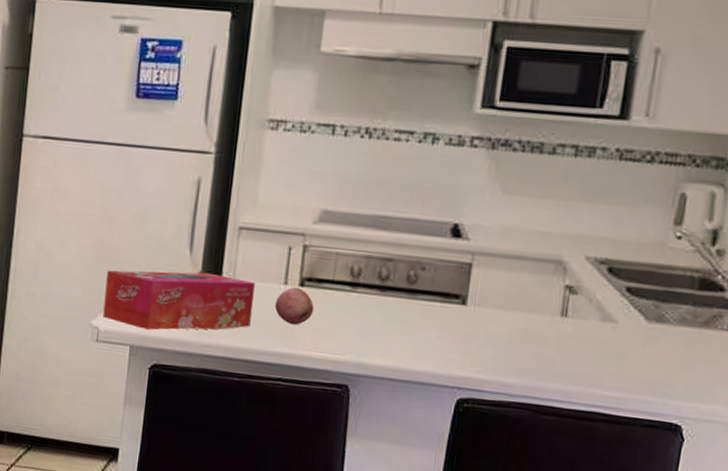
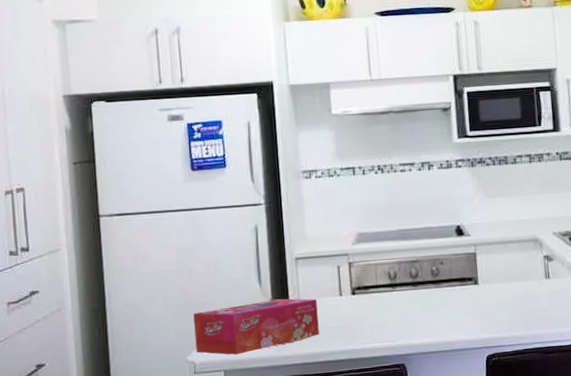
fruit: present [274,287,314,325] -> none [335,296,367,326]

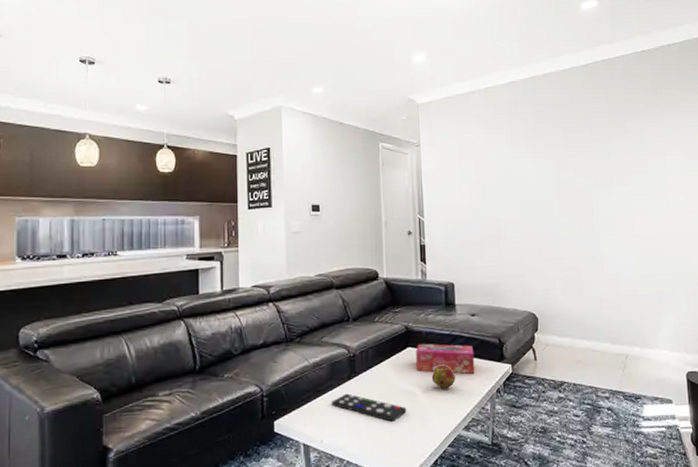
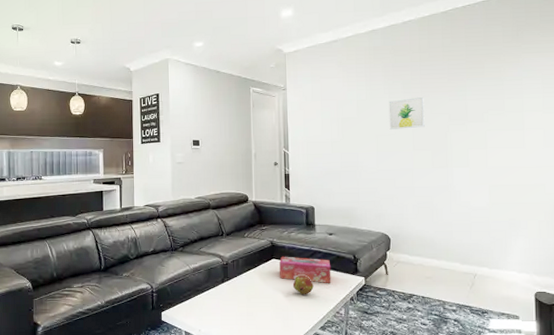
remote control: present [331,393,407,422] -> none [208,294,271,319]
wall art: none [531,157,570,193] -> present [388,96,425,129]

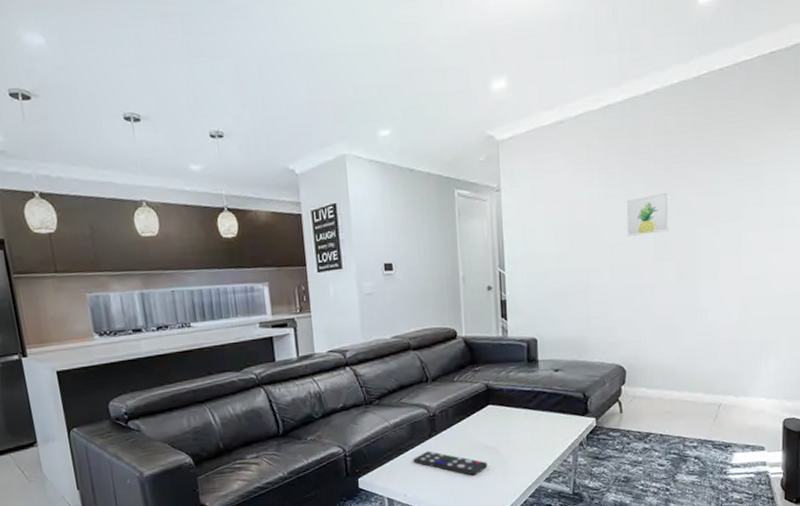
remote control: none [208,294,271,319] -> present [413,451,488,476]
tissue box: present [279,256,332,283] -> none [497,400,558,429]
fruit: present [292,275,314,295] -> none [512,421,537,445]

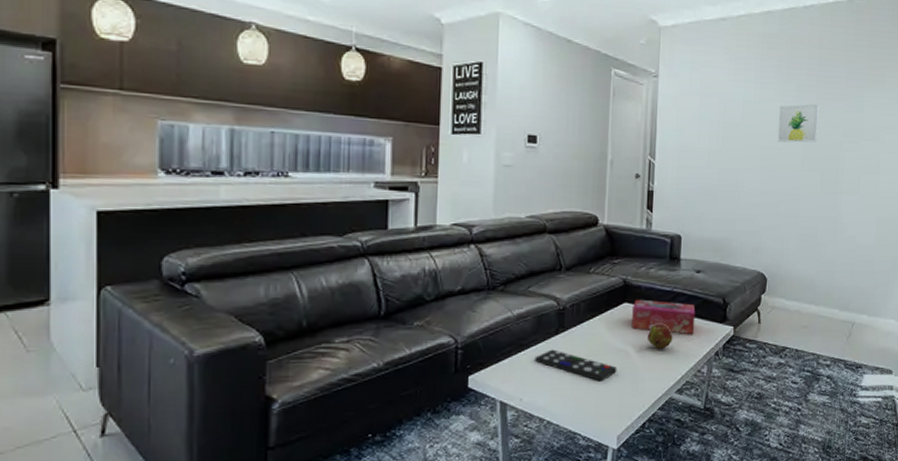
tissue box: none [497,400,558,429] -> present [632,299,696,334]
fruit: none [512,421,537,445] -> present [647,324,673,350]

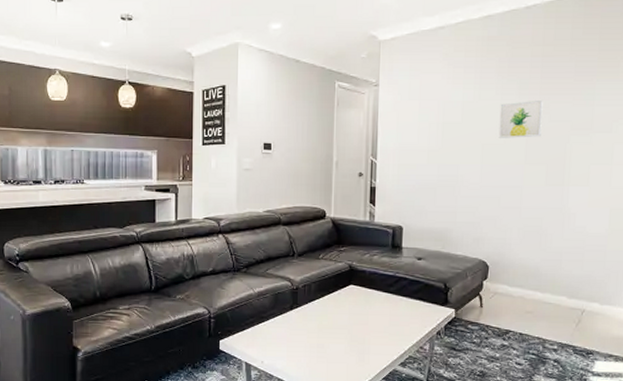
remote control: present [535,349,617,381] -> none [273,322,345,351]
tissue box: present [632,299,696,334] -> none [357,282,417,314]
fruit: present [647,324,673,350] -> none [371,305,396,327]

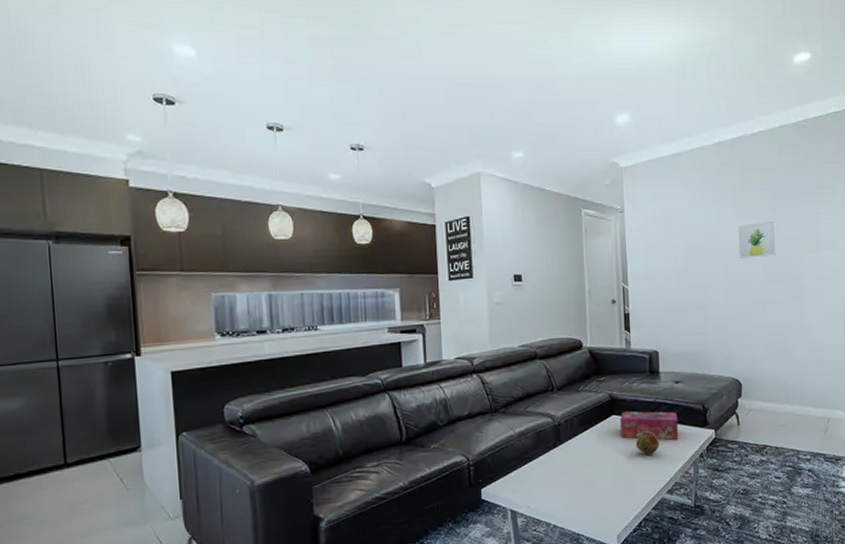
tissue box: none [357,282,417,314] -> present [620,411,679,440]
fruit: none [371,305,396,327] -> present [635,432,659,456]

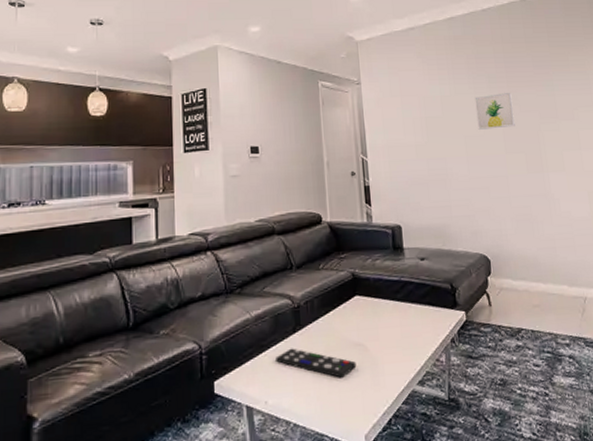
remote control: none [537,461,612,487] -> present [276,348,357,378]
tissue box: present [620,411,679,440] -> none [364,291,428,323]
fruit: present [635,432,659,456] -> none [381,314,407,341]

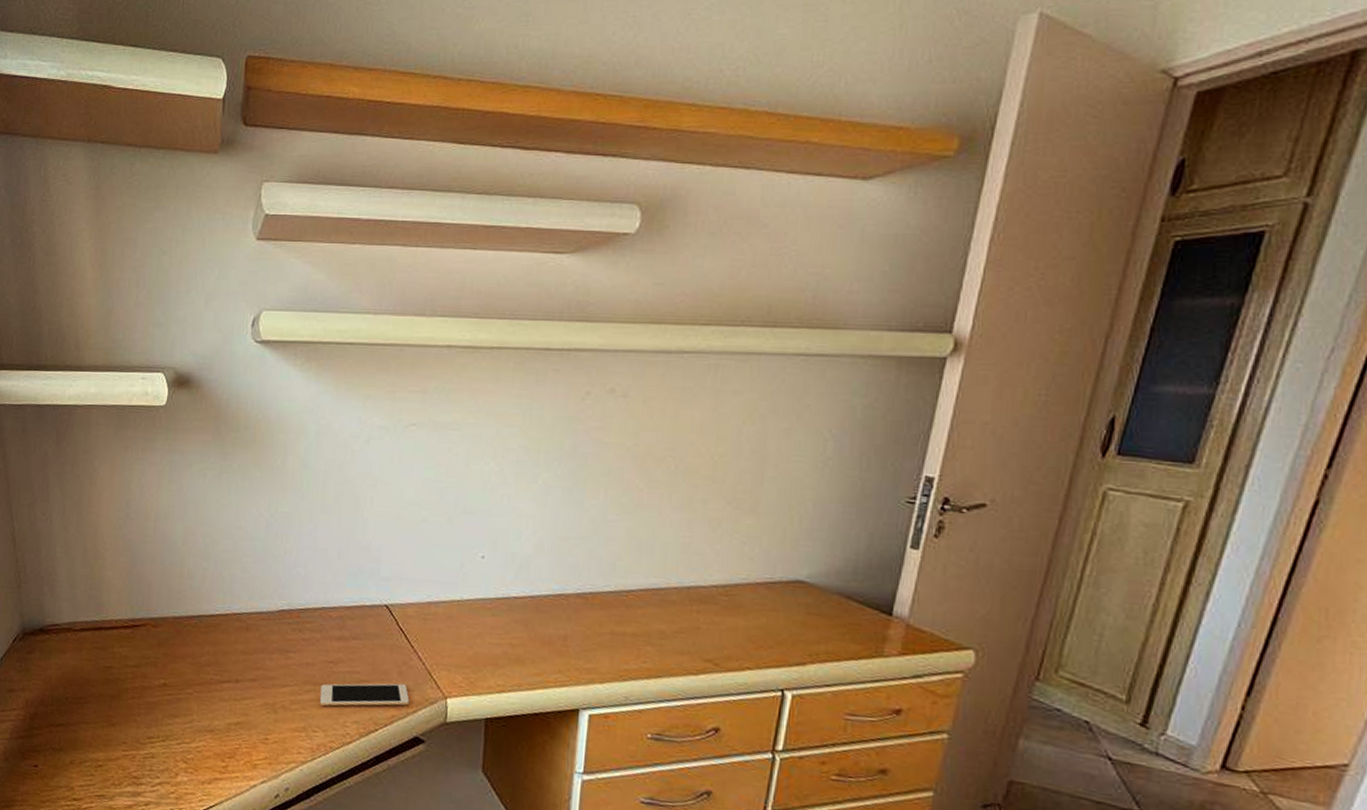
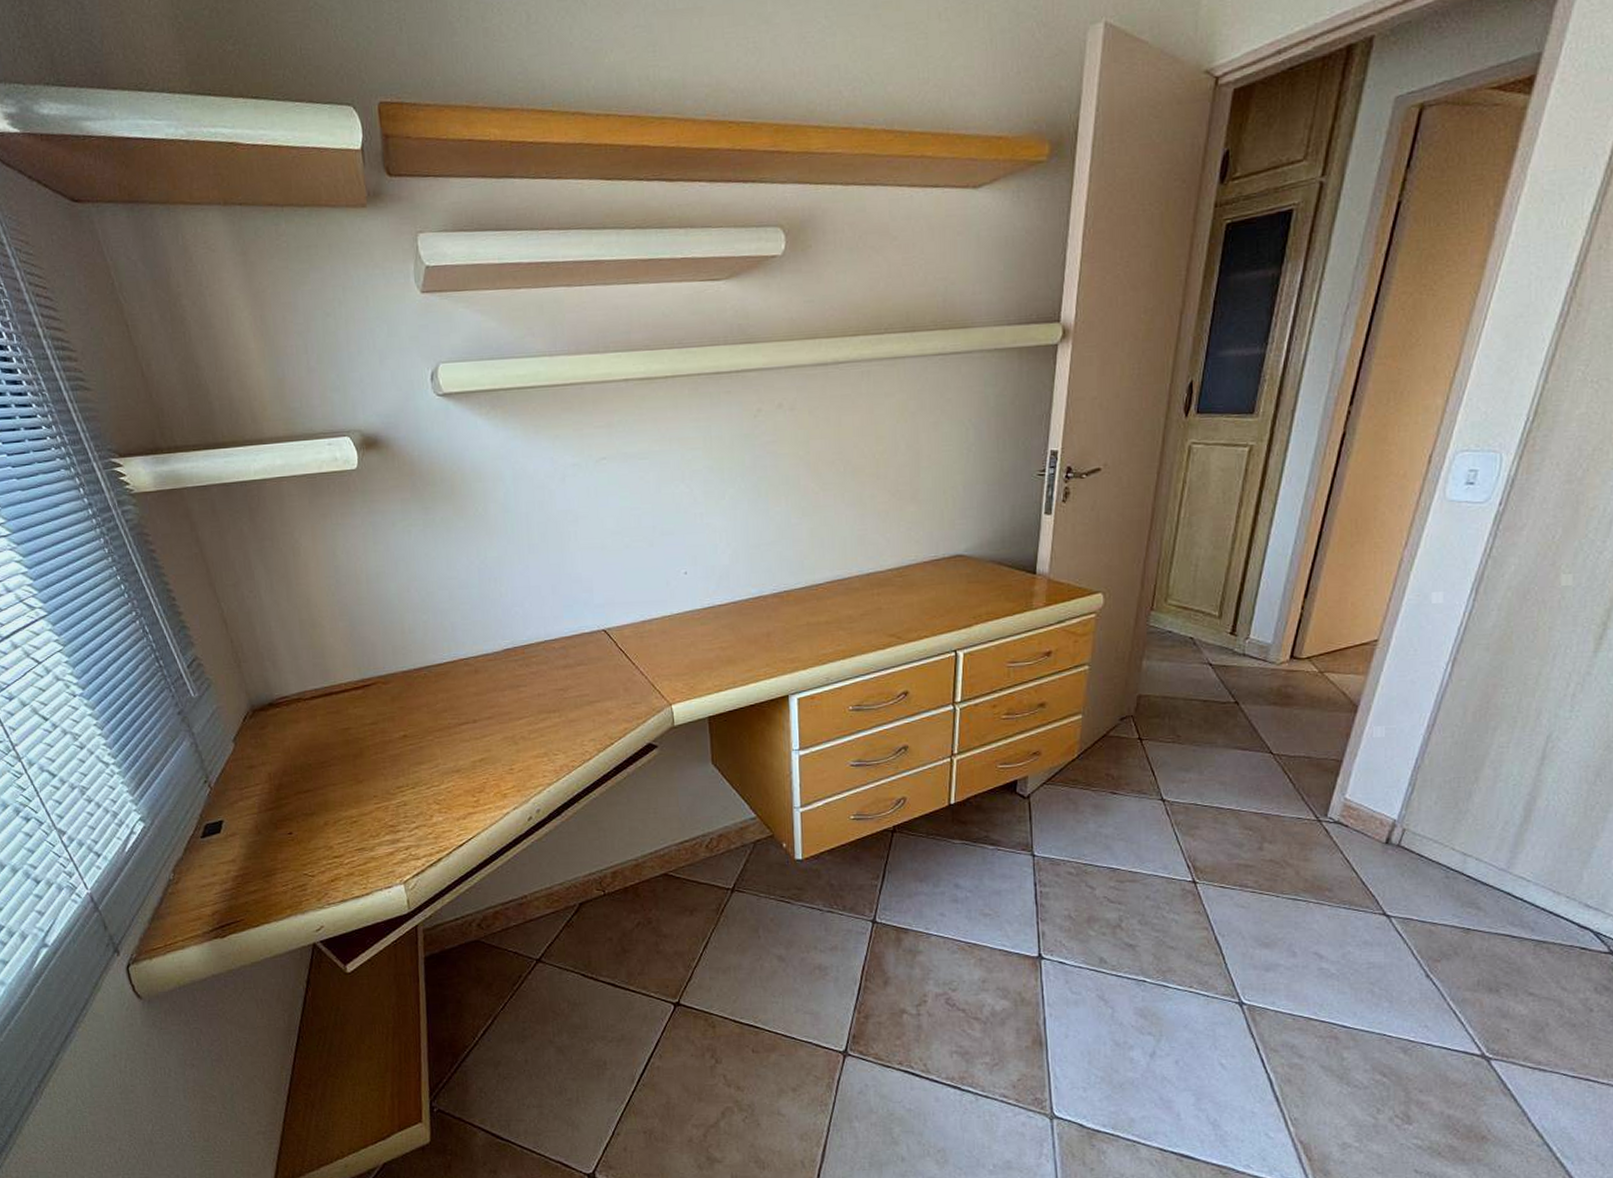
cell phone: present [319,683,410,707] -> none [554,698,639,730]

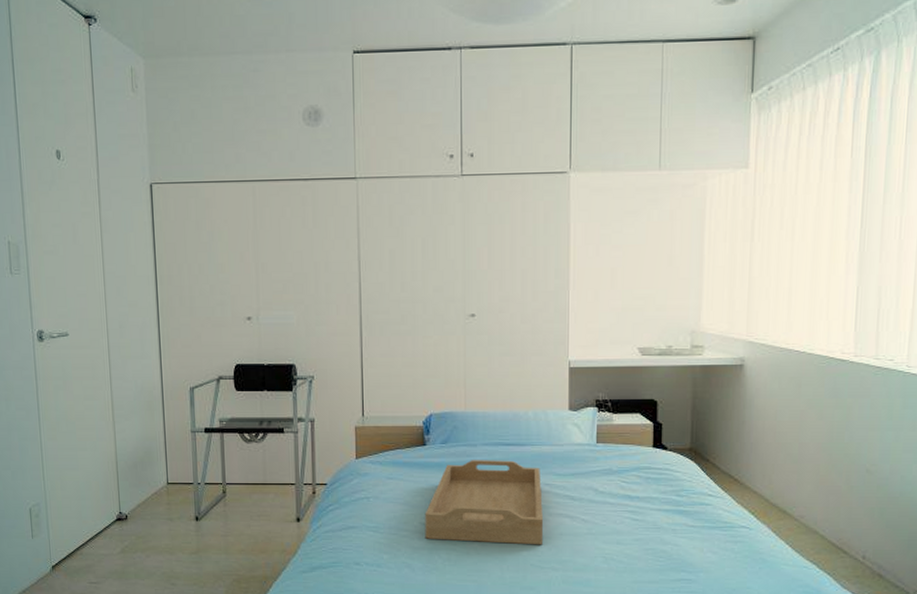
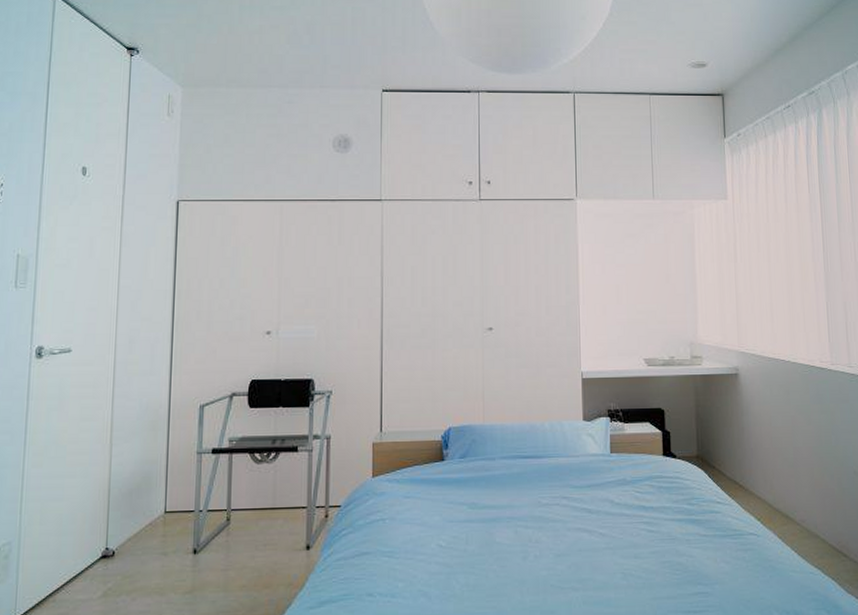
serving tray: present [425,460,543,545] -> none [442,473,562,564]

◆ **What to do**
Within the listing above, the lines from the one with "fruit: none [371,305,396,327]" through the one with "fruit: present [635,432,659,456]" are to be given again word for word. Do not include pictures.

◆ **Written answer**
fruit: none [371,305,396,327] -> present [635,432,659,456]

remote control: none [537,461,612,487] -> present [276,348,357,378]
tissue box: present [620,411,679,440] -> none [364,291,428,323]
fruit: present [635,432,659,456] -> none [381,314,407,341]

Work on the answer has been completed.